Ort::Value input_tensor = Ort::Value::CreateTensor<float>(allocator_info, input_image_.data(), input_image_.size(), input_shape.data(), input_shape.size());
input_tensors.push_back(std::move(input_tensor));
input_shape.size());
//warmup
auto cpu_output = session.Run(run_options, input_names.data(), input_tensors.data(), 1, output_names.data(), 1);
Ort::IoBinding binding(session);
binding.BindInput(input_names[0], input_tensors[0]);
for(int idx =0; idx < 1; idx++){
auto node_dims = cpu_output[idx].GetTypeInfo().GetTensorTypeAndShapeInfo().GetShape();
size_t tensor_size = 1;
for(int j = node_dims.size()-1; j >= 0; j--)
tensor_size *= node_dims[j];
ONNXTensorElementDataType tensor_type = cpu_output[idx].GetTypeInfo().GetTensorTypeAndShapeInfo().GetElementType();
if(tensor_type == ONNX_TENSOR_ELEMENT_DATA_TYPE_FLOAT)
tensor_size *= sizeof(float);
else if(tensor_type == ONNX_TENSOR_ELEMENT_DATA_TYPE_UINT8)
tensor_size *= sizeof(uint8_t);
else if(tensor_type == ONNX_TENSOR_ELEMENT_DATA_TYPE_INT64)
tensor_size *= sizeof(int64_t);
else{
std::cout << "Un Supported output tensor_type\n";
exit(0);}
//cout<<tensor_size<<endl; 940
void * outData = allocTensorMem(tensor_size, 1);
auto output_tensor = Ort::Value::CreateTensor(allocator_info, (void *)outData, tensor_size, node_dims.data(), node_dims.size(),tensor_type);
output_tensors.push_back(std::move(output_tensor));
binding.BindOutput(output_names[idx], output_tensors[idx]);
}
cv::VideoCapture cap(3);
for (int i = 0; i < 1000; i++){

cap >> gaze_img;

cv::resize(gaze_img, resized_cpu_image, cv::Size(128, 128));
normalize_(resized_cpu_image);
clock_t stavg = clock();
Ort::Value input_tensor = Ort::Value::CreateTensor<float>(allocator_info, input_image_.data(), input_image_.size(), input_shape.data(), input_shape.size());
input_tensors.push_back(std::move(input_tensor));
binding.BindInput(input_names[0], input_tensors[0]);
session.Run(run_options, binding);
clock_t endavg = clock();
printf("infer time:%f ms\n", (double)(endavg - stavg)*1000 / CLOCKS_PER_SEC);
float *inDdata = output_tensors.at(0).GetTensorMutableData<float>();

}

}

0 Adam Hua 7 months ago in reply to Wang Xiaojun

TI__Expert 5015 points

As we discussed on the phone, the problem of one model of two models not running becomes these two:

1. infer time not stable

2. large cpu loading

So please use top -H to see the subprocess cpu loading. And please file this in another e2e as it becomes another issue.

Regards,

Adam

0 Wang Xiaojun 7 months ago in reply to Adam Hua

Prodigy 50 points

SK-AM62A-LP: problems of C++ onnxruntime infer - Processors forum - Processors - TI E2E support forums

0 Reese Grimsley 7 months ago in reply to Wang Xiaojun

TI__Genius 16006 points

We will address this topic of CPU utilization and inconsistent inference latency in the new thread.

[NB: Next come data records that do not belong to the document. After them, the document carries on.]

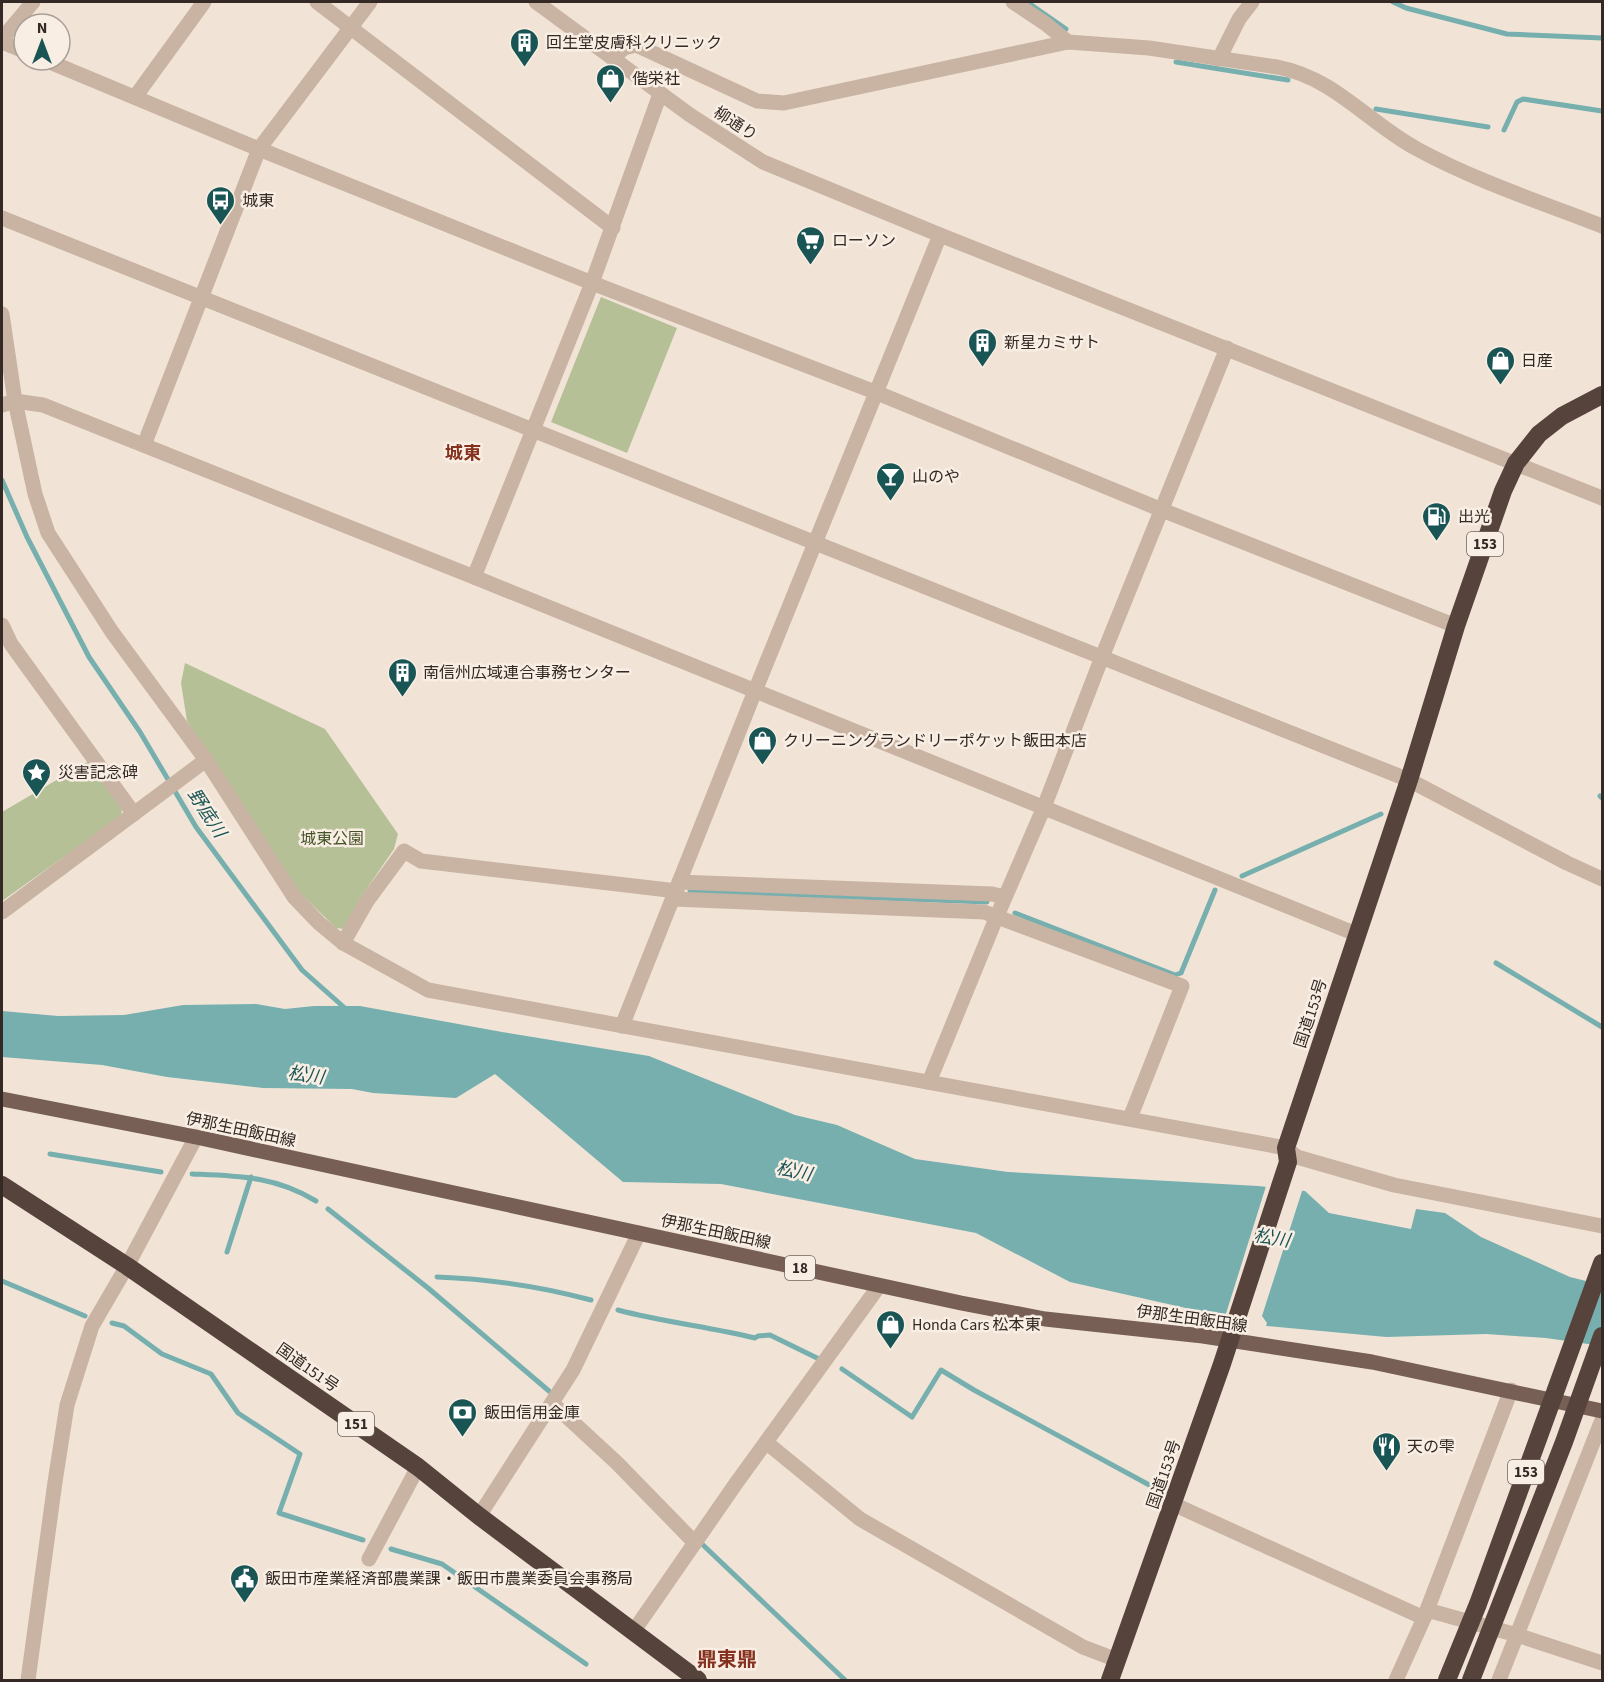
<svg xmlns="http://www.w3.org/2000/svg" width="1604" height="1682" font-family="'Source Sans 3','Noto Sans JP',sans-serif">
<style>
.green{fill:#b5c097}
.water{fill:#76afae}
.pier{fill:#f1e4d7}
.lines{fill:none;stroke-linecap:round;stroke-linejoin:round}
.stream{stroke:#76afae;stroke-width:5}
.minor{stroke:#c9b3a3;stroke-width:15}
.major{stroke:#775f56;stroke-width:15}
.highway{stroke:#55433c;stroke-width:18}
.highway-bridge{stroke:#55433c;stroke-width:18}
.labels{text-anchor:middle;stroke-width:5;stroke-linejoin:round;paint-order:stroke}
.shield{fill:#f9eee3;stroke:#6f645e;stroke-width:1.5}
.shield-label{font-size:15px;font-weight:bold;fill:#342925}
.poi-label{font-size:16px;fill:#342925;stroke:#f9eee3;text-anchor:start}
.street-label{font-size:16px;fill:#342925;stroke:#f9eee3}
.park-label{font-size:16px;fill:#455329;stroke:#f9eee3}
.neighbourhood-label{font-size:18px;font-weight:bold;fill:#85311d;stroke:#f9eee3}
.water-label{font-size:18px;font-style:italic;fill:#1a5556;stroke:#f9eee3}
.quarter-label{font-size:20px;font-weight:bold;fill:#85311d;stroke:#f9eee3}
</style>
<rect width="100%" height="100%" fill="#f1e4d7"/>
<g class="green">
<polygon points="601,297 677,328 627,453 551,422"/>
<polygon points="185,663 325,729 398,834 394,849 359,900 344,929 336,928 298,891 187,721 181,683"/>
<polygon points="89,761 122,809 121,816 2,901 2,812"/>
</g>
<polygon class="water" points="256,1004 285,1009 314,1006 360,1006 502,1032 649,1056 795,1115 837,1125 915,1159 1008,1172 1258,1186 1305,1191 1329,1213 1411,1229 1416,1209 1445,1213 1481,1237 1570,1277 1602,1285 1602,1346 1546,1338 1486,1334 1386,1337 1266,1326 1070,1282 976,1233 721,1184 623,1182 495,1074 456,1098 373,1093 352,1089 263,1088 167,1077 102,1065 2,1057 2,1011 58,1016 124,1015 183,1005"/>
<polygon class="pier" points="1267,1183 1303,1188 1262,1316 1267,1323 1265,1329 1224,1320"/>
<g class="lines">
<g class="stream">
<polyline points="1027,2 1066,29"/>
<polyline points="1393,2 1406,8 1507,34 1602,38"/>
<polyline points="1176,62 1288,80"/>
<polyline points="1376,109 1488,127"/>
<polyline points="1504,130 1517,102 1523,99 1602,111"/>
<polyline points="2,480 27,537 89,657 140,732 196,827 302,970 347,1010"/>
<polyline points="1600,796 1602,798"/>
<polyline points="1242,876 1381,814"/>
<polyline points="690,891 987,902"/>
<polyline points="1015,913 1175,975 1181,973 1215,890"/>
<polyline points="1496,963 1602,1027"/>
<polyline points="50,1154 161,1172"/>
<path d="M192 1174C238 1176 275 1176 316 1201"/>
<polyline points="328,1209 428,1288 549,1391"/>
<polyline points="227,1252 251,1177"/>
<path d="M437 1277C491 1279 539 1286 591 1300"/>
<polyline points="2,1281 85,1316"/>
<path d="M618 1310C663 1322 710 1327 755 1338L758 1336 770 1335 817 1358"/>
<polyline points="112,1323 124,1326 162,1354 211,1374 238,1413 300,1454 279,1513 363,1540"/>
<polyline points="842,1369 912,1417 941,1370 974,1390 1153,1487"/>
<polyline points="703,1545 845,1680"/>
<polyline points="391,1549 442,1564 586,1664"/>
</g>
<g class="minor">
<polyline points="317,2 613,228"/>
<polyline points="536,2 690,115 763,162 940,235 1602,498"/>
<polyline points="1013,2 1046,24 1068,42"/>
<polyline points="2,39 33,2"/>
<polyline points="2,42 24,51"/>
<path d="M613 58 624 48 636 45 757 101 784 103 1068 42 1149 48 1277 67C1335 78 1367 122 1417 149 1476 181 1540 202 1602 226"/>
<polyline points="1219,59 1239,19 1252,2"/>
<polyline points="45,60 259,149 592,283 875,392 1162,510 1456,626"/>
<polyline points="135,97 204,2"/>
<polyline points="2,218 1409,780 1567,863 1602,879"/>
<polyline points="2,314 15,401 35,494 48,533 112,632 206,760 294,897 319,923 343,943 428,990 1286,1148 1297,1157 1394,1185 1602,1226"/>
<polyline points="2,405 15,401 43,405 474,577 1356,934"/>
<polyline points="144,445 259,149 370,2"/>
<polyline points="474,577 592,283 660,94"/>
<polyline points="2,625 11,644 134,814"/>
<polyline points="679,882 992,894 1005,897"/>
<polyline points="673,899 984,912 1182,986 1130,1118"/>
<polyline points="2,912 206,760"/>
<polyline points="343,943 367,901 404,851 421,861 677,891"/>
<polyline points="622,1026 755,691 940,235"/>
<polyline points="929,1082 997,916 1044,807 1102,657 1227,348"/>
<polyline points="552,1403 617,1463 695,1543"/>
<polyline points="767,1443 860,1519 1083,1647 1117,1660"/>
<polyline points="1173,1504 1424,1618"/>
<polyline points="479,1516 573,1370 639,1233"/>
<polyline points="369,1559 418,1467"/>
<polyline points="1427,1610 1517,1635 1602,1663"/>
<polyline points="633,1632 737,1482 879,1286"/>
<polyline points="28,1680 55,1482 67,1405 92,1326 127,1266 196,1137"/>
<polyline points="1396,1680 1424,1618 1511,1390"/>
<polyline points="1499,1680 1602,1420"/>
</g>
<polyline class="major" points="2,1099 196,1137 961,1303 1045,1319 1203,1336 1372,1362 1602,1411"/>
<g class="highway">
<polyline points="2,1185 127,1266 418,1467 479,1516 698,1680"/>
<polyline points="1110,1680 1222,1364 1288,1162 1286,1148 1409,780 1456,626 1503,491 1516,463 1539,434 1562,416 1602,395"/>
</g>
<g class="highway-bridge">
<polyline points="1447,1680 1478,1604 1602,1263"/>
<polyline points="1471,1680 1564,1442 1602,1336"/>
</g>
</g>
<defs>
<symbol id="building-pin" viewBox="-11 -11 22 30"><path d="M0 17L-7.5 6A9.5 9.5 0 1 1 7.5 6Z" fill="#1a5556" stroke="#f9eee3"/><path d="M-4-6H4V6H1V3H-1V6H-4ZM-2.5-4.3h1.7v1.8h-1.7ZM.8-4.3h1.7v1.8H.8ZM-2.5-1h1.7V.8h-1.7ZM.8-1h1.7V.8H.8Z" fill="#fff"/></symbol>
<symbol id="shop-pin" viewBox="-11 -11 22 30"><path d="M0 17L-7.5 6A9.5 9.5 0 1 1 7.5 6Z" fill="#1a5556" stroke="#f9eee3"/><path d="M-5-2.5h2.3a2.7 3.5 0 0 1 5.4 0H5L5.5 6h-11ZM-1.5-2.5h3a1.5 2.3 0 0 0-3 0Z" fill="#fff"/></symbol>
<symbol id="bus-pin" viewBox="-11 -11 22 30"><path d="M0 17L-7.5 6A9.5 9.5 0 1 1 7.5 6Z" fill="#1a5556" stroke="#f9eee3"/><path d="M-5-6H5V4H4V6H2V4H-2V6H-4V4H-5ZM-3.5-4V0h7V-4ZM-3.5 1.2v1.5H-2V1.2ZM2 1.2v1.5H3.5V1.2Z" fill="#fff"/></symbol>
<symbol id="supermarket-pin" viewBox="-11 -11 22 30"><path d="M0 17L-7.5 6A9.5 9.5 0 1 1 7.5 6Z" fill="#1a5556" stroke="#f9eee3"/><path d="M-6-5.5h2.5l.6 2H6L4.5 2H-2.5L-4.4-4H-6ZM-1.5 3.2a1.3 1.3 0 1 0 .1 0ZM3 3.2a1.3 1.3 0 1 0 .1 0Z" fill="#fff"/></symbol>
<symbol id="bar-pin" viewBox="-11 -11 22 30"><path d="M0 17L-7.5 6A9.5 9.5 0 1 1 7.5 6Z" fill="#1a5556" stroke="#f9eee3"/><path d="M-6-5H6L.8 .8V4.5H3.5V6h-7V4.5H-.8V.8Z" fill="#fff"/></symbol>
<symbol id="fuel-pin" viewBox="-11 -11 22 30"><path d="M0 17L-7.5 6A9.5 9.5 0 1 1 7.5 6Z" fill="#1a5556" stroke="#f9eee3"/><path d="M-5.5-6h7V0h2V4h1.3V-2.5L3-4.5l.8-.8L6-3V5H2.5V1h-1V6h-7ZM-4.2-4.7v3.2H.2V-4.7Z" fill="#fff"/></symbol>
<symbol id="sight-pin" viewBox="-11 -11 22 30"><path d="M0 17L-7.5 6A9.5 9.5 0 1 1 7.5 6Z" fill="#1a5556" stroke="#f9eee3"/><path d="M0-6L1.8-2.2L6-1.7L2.9 1.2L3.7 5.4L0 3.3L-3.7 5.4L-2.9 1.2L-6-1.7L-1.8-2.2Z" fill="#fff"/></symbol>
<symbol id="bank-pin" viewBox="-11 -11 22 30"><path d="M0 17L-7.5 6A9.5 9.5 0 1 1 7.5 6Z" fill="#1a5556" stroke="#f9eee3"/><path d="M-6-4H6V4H-6ZM0-2.3a2.3 2.3 0 1 0 0 4.6a2.3 2.3 0 1 0 0-4.6Z" fill="#fff"/></symbol>
<symbol id="restaurant-pin" viewBox="-11 -11 22 30"><path d="M0 17L-7.5 6A9.5 9.5 0 1 1 7.5 6Z" fill="#1a5556" stroke="#f9eee3"/><path d="M-5-6h1v4h1v-4h1v4h1v-4h1v5L-1.5 .5V6h-2V.5L-5-1ZM5-6V6H3V1.5H1.5Q1.5-4 5-6Z" fill="#fff"/></symbol>
<symbol id="civic-pin" viewBox="-11 -11 22 30"><path d="M0 17L-7.5 6A9.5 9.5 0 1 1 7.5 6Z" fill="#1a5556" stroke="#f9eee3"/><path d="M-.6-6.5H3V-4.5H.6V-3L4-1V1h2V6H-6V1h2V-1L-.6-3ZM-1.2 2.5V6h2.4V2.5Z" fill="#fff"/></symbol>
</defs>
<g fill-rule="evenodd">
<use href="#building-pin" x="508" y="26" width="33" height="45"/>
<use href="#shop-pin" x="594" y="62" width="33" height="45"/>
<use href="#bus-pin" x="204" y="184" width="33" height="45"/>
<use href="#supermarket-pin" x="794" y="224" width="33" height="45"/>
<use href="#building-pin" x="966" y="326" width="33" height="45"/>
<use href="#shop-pin" x="1484" y="344" width="33" height="45"/>
<use href="#bar-pin" x="874" y="460" width="33" height="45"/>
<use href="#fuel-pin" x="1420" y="500" width="33" height="45"/>
<use href="#building-pin" x="386" y="656" width="33" height="45"/>
<use href="#shop-pin" x="746" y="724" width="33" height="45"/>
<use href="#sight-pin" x="20" y="756" width="33" height="45"/>
<use href="#shop-pin" x="874" y="1308" width="33" height="45"/>
<use href="#bank-pin" x="446" y="1396" width="33" height="45"/>
<use href="#restaurant-pin" x="1370" y="1430" width="33" height="45"/>
<use href="#civic-pin" x="228" y="1562" width="33" height="45"/>
</g>
<g class="labels">
<g class="shield">
<rect x="1467" y="532" width="36" height="24" rx="4.5"/>
<rect x="785" y="1256" width="30" height="24" rx="4.5"/>
<rect x="338" y="1412" width="36" height="24" rx="4.5"/>
<rect x="1508" y="1460" width="36" height="24" rx="4.5"/>
</g>
<g class="shield-label">
<text x="1485" y="549">153</text>
<text x="800" y="1273">18</text>
<text x="356" y="1429">151</text>
<text x="1526" y="1477">153</text>
</g>
<g class="poi-label">
<text x="546" y="48">回生堂皮膚科クリニック</text>
<text x="632" y="84">偕栄社</text>
<text x="242" y="206">城東</text>
<text x="832" y="246">ローソン</text>
<text x="1004" y="348">新星カミサト</text>
<text x="1521" y="366">日産</text>
<text x="912" y="482">山のや</text>
<text x="1458" y="522">出光</text>
<text x="423" y="678">南信州広域連合事務センター</text>
<text x="783" y="746">クリーニングランドリーポケット飯田本店</text>
<text x="58" y="778">災害記念碑</text>
<text x="912" y="1330">Honda Cars 松本東</text>
<text x="484" y="1418">飯田信用金庫</text>
<text x="1407" y="1452">天の雫</text>
<text x="265" y="1584">飯田市産業経済部農業課・飯田市農業委員会事務局</text>
</g>
<g class="street-label">
<text transform="translate(736 123) rotate(33)" y="6">柳通り</text>
<text transform="translate(1310 1013) rotate(-72)" y="6">国道153号</text>
<text transform="translate(241 1129) rotate(12)" y="6">伊那生田飯田線</text>
<text transform="translate(716 1231) rotate(12)" y="6">伊那生田飯田線</text>
<text transform="translate(1192 1318) rotate(8)" y="6">伊那生田飯田線</text>
<text transform="translate(308 1367) rotate(35)" y="6">国道151号</text>
<text transform="translate(1163 1474) rotate(-71)" y="6">国道153号</text>
</g>
<g class="park-label">
<text x="332" y="844">城東公園</text>
</g>
<g class="neighbourhood-label">
<text x="463" y="459">城東</text>
</g>
<g class="water-label">
<text transform="translate(207 813) rotate(57)" y="6">野底川</text>
<text transform="translate(306 1075) rotate(8)" y="6">松川</text>
<text transform="translate(794 1171) rotate(12)" y="6">松川</text>
<text transform="translate(1272 1238) rotate(9)" y="6">松川</text>
</g>
<g class="quarter-label">
<text x="727" y="1666">鼎東鼎</text>
</g>
</g>
<rect width="1604" height="1682" fill="none" stroke="#342925" stroke-width="6"/>
<g transform="translate(42 42)"><circle r="28" fill="#f9eee3" stroke="#aa9f97" stroke-width="1.5"/>
<path d="M0-4.5L10 22L0 15L-10 22Z" fill="#1a5556"/>
<text y="-9" font-size="16" font-weight="bold" text-anchor="middle" fill="#342925">N</text>
</g>
</svg>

As a quick summarization for future visitors, 5 FPS is realistic on CPU. The code snippets posted are functionally correct, but the problem at this stage is that inference latency is inconsistent. This is probably a result of CPU-starvation or otherwise needing too much compute in short period of time --> inconsistent performance from context switching.